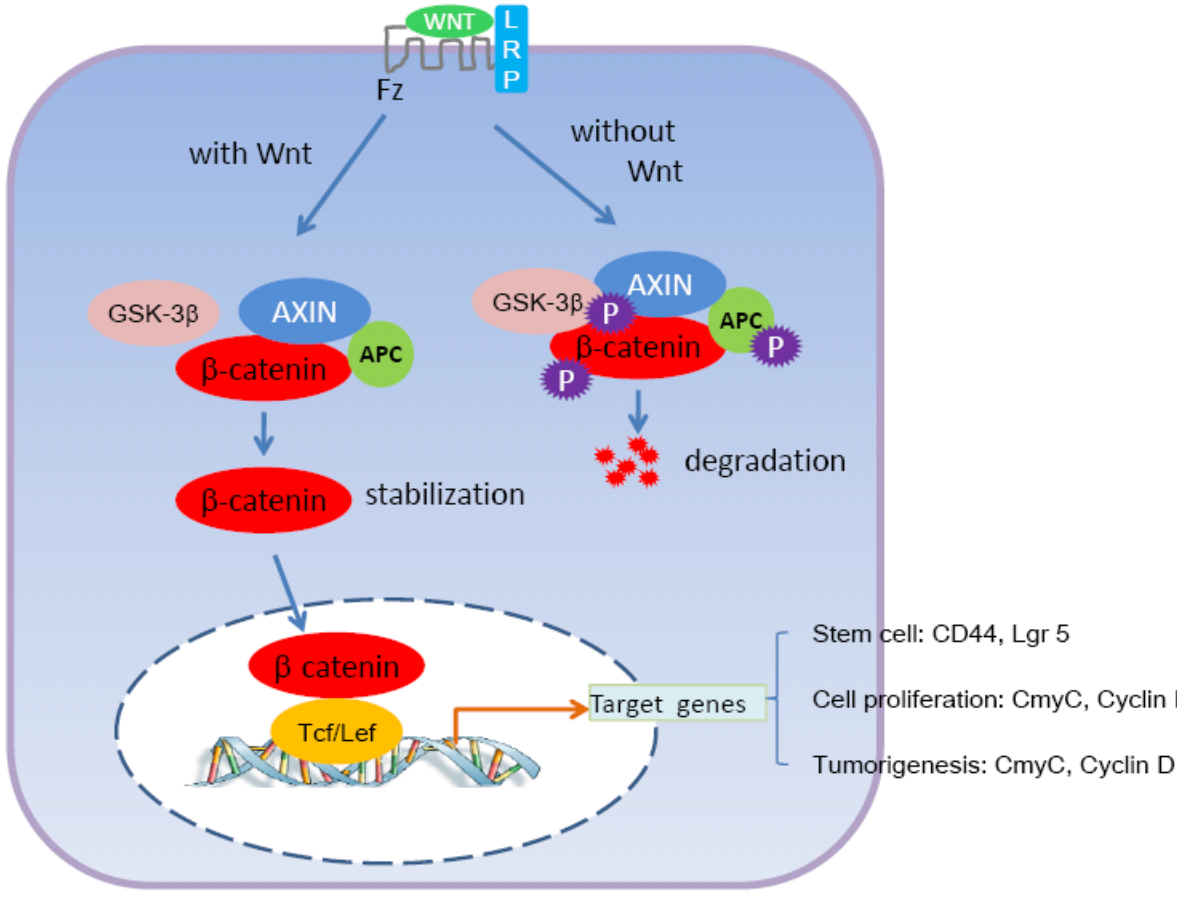
Figure 2. Wnt pathway and its regulation of  -catenin in stem cells and cancer. With Wnt:  -catenin is stabilized and translocated to the nucleus. Nuclear  -catenin binds Tcf, thereby activating Wnt target genes, which in turn regulate stem cells and tumorigenesis. Without Wnt:  -catenin is constitutively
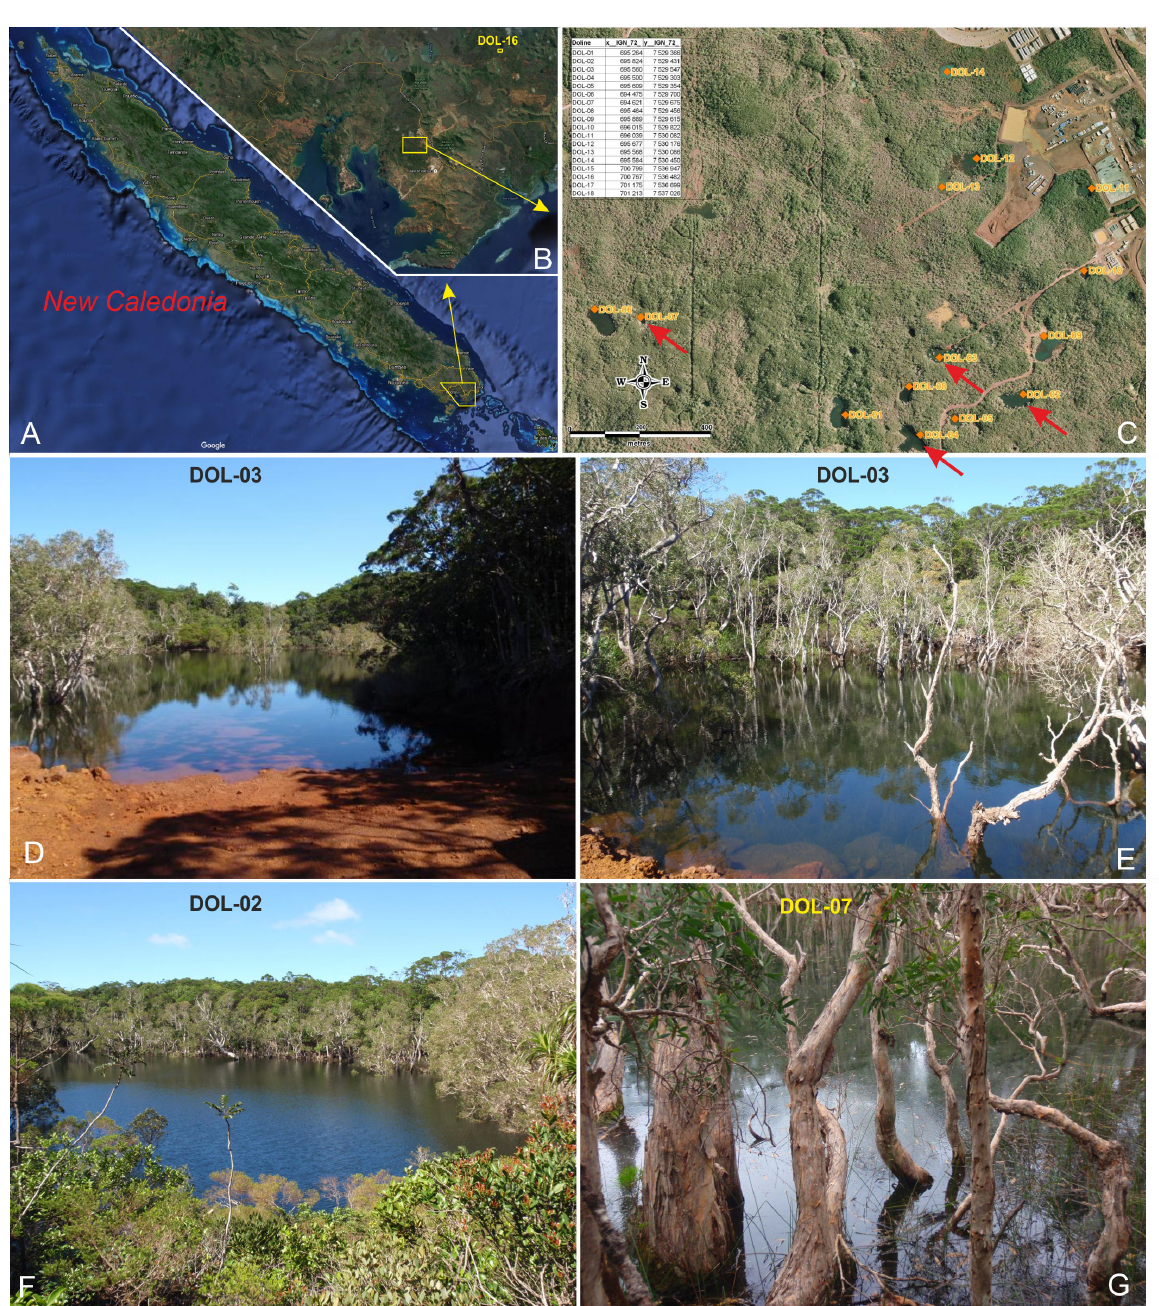
Fig. 1. Aerial photographs of the distribution area of Lynceus insularis sp. nov. in New Caledonia and photographs of the type locality. A . Overview of New Caledonia. B . Close-up of southern part of New Caledonia with position of localities where L. insularis sp. nov. has been found. C . Overview of mining area with four out of the five sinkholes where L. insularis sp. nov. has been found. The type locality is DOL-03. The fifth locality (DOL-16) is approximately 9 km NE of DOL-03, outside of the area shown. D–E . Type locality (DOL-03) of L. insularis sp. nov. F–G . Additional localities of D. insularis sp. nov., DOL-02 and DOL-07, respectively. A–C modified from Google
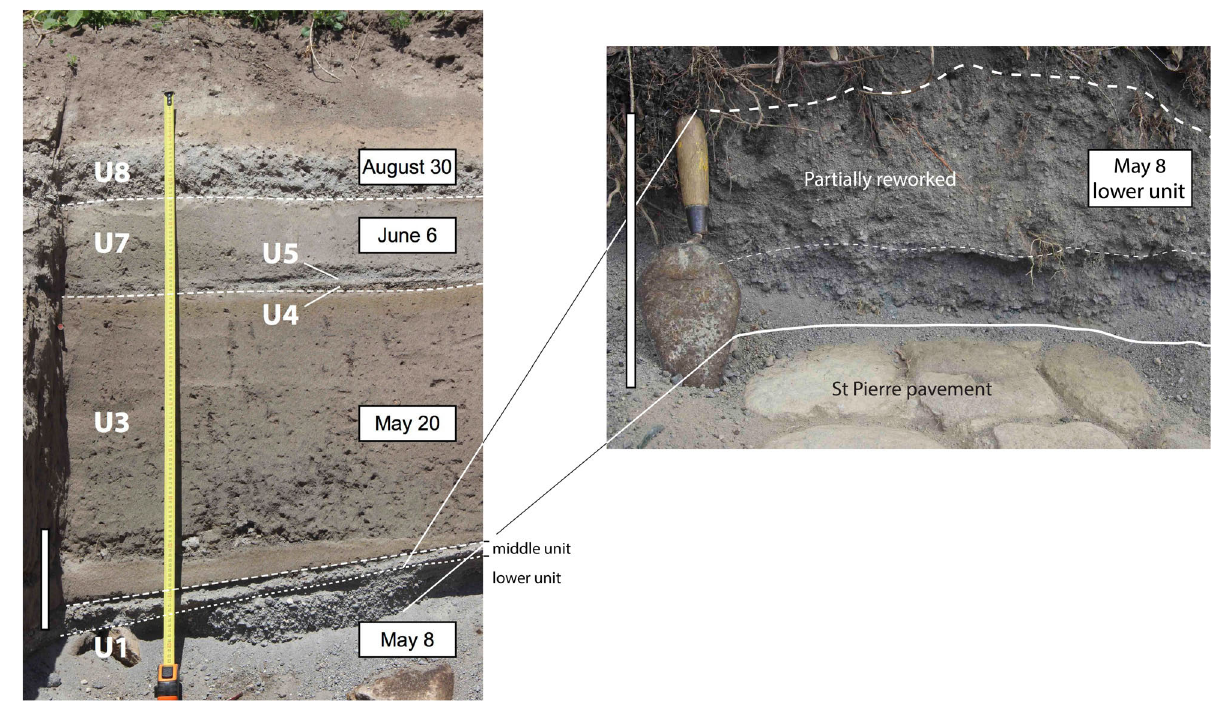
Frontiers in Earth Science |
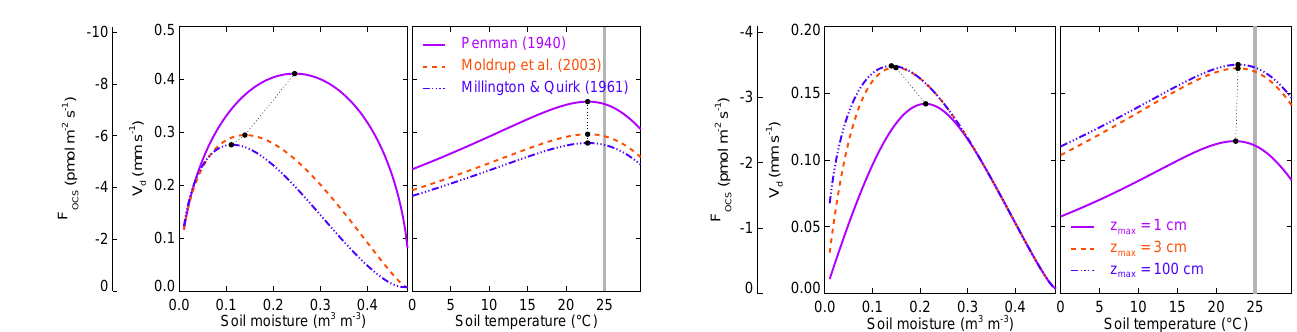
Figure 4. Sensitivity of the modelled OCS flux ( F OCS ) and deposi- tion velocity ( V d ) to soil column depth. The soil moisture and tem- perature response curves shown here were obtained using the diffu- sivity model of Moldrup et al. (2003) and assuming no source term, a soil pH of 7.2 and a CA enhancement factor for OCS hydrolysis of 10000. Closed circles indicate the temperature or soil moisture optimum of each response curve and the grey thick line in the right panel indicates the set optimal temperature for CA activity (25 ◦ C in this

Problem: Please repeat the lines above from the line containing "Frontiers in Earth Science |" through the final line, both included, exactly as they stand and without pictures.

Answer to the exercise:
Frontiers in Earth Science |
Figure 4. Sensitivity of the modelled OCS flux ( F OCS ) and deposi- tion velocity ( V d ) to soil column depth. The soil moisture and tem- perature response curves shown here were obtained using the diffu- sivity model of Moldrup et al. (2003) and assuming no source term, a soil pH of 7.2 and a CA enhancement factor for OCS hydrolysis of 10000. Closed circles indicate the temperature or soil moisture optimum of each response curve and the grey thick line in the right panel indicates the set optimal temperature for CA activity (25 ◦ C in this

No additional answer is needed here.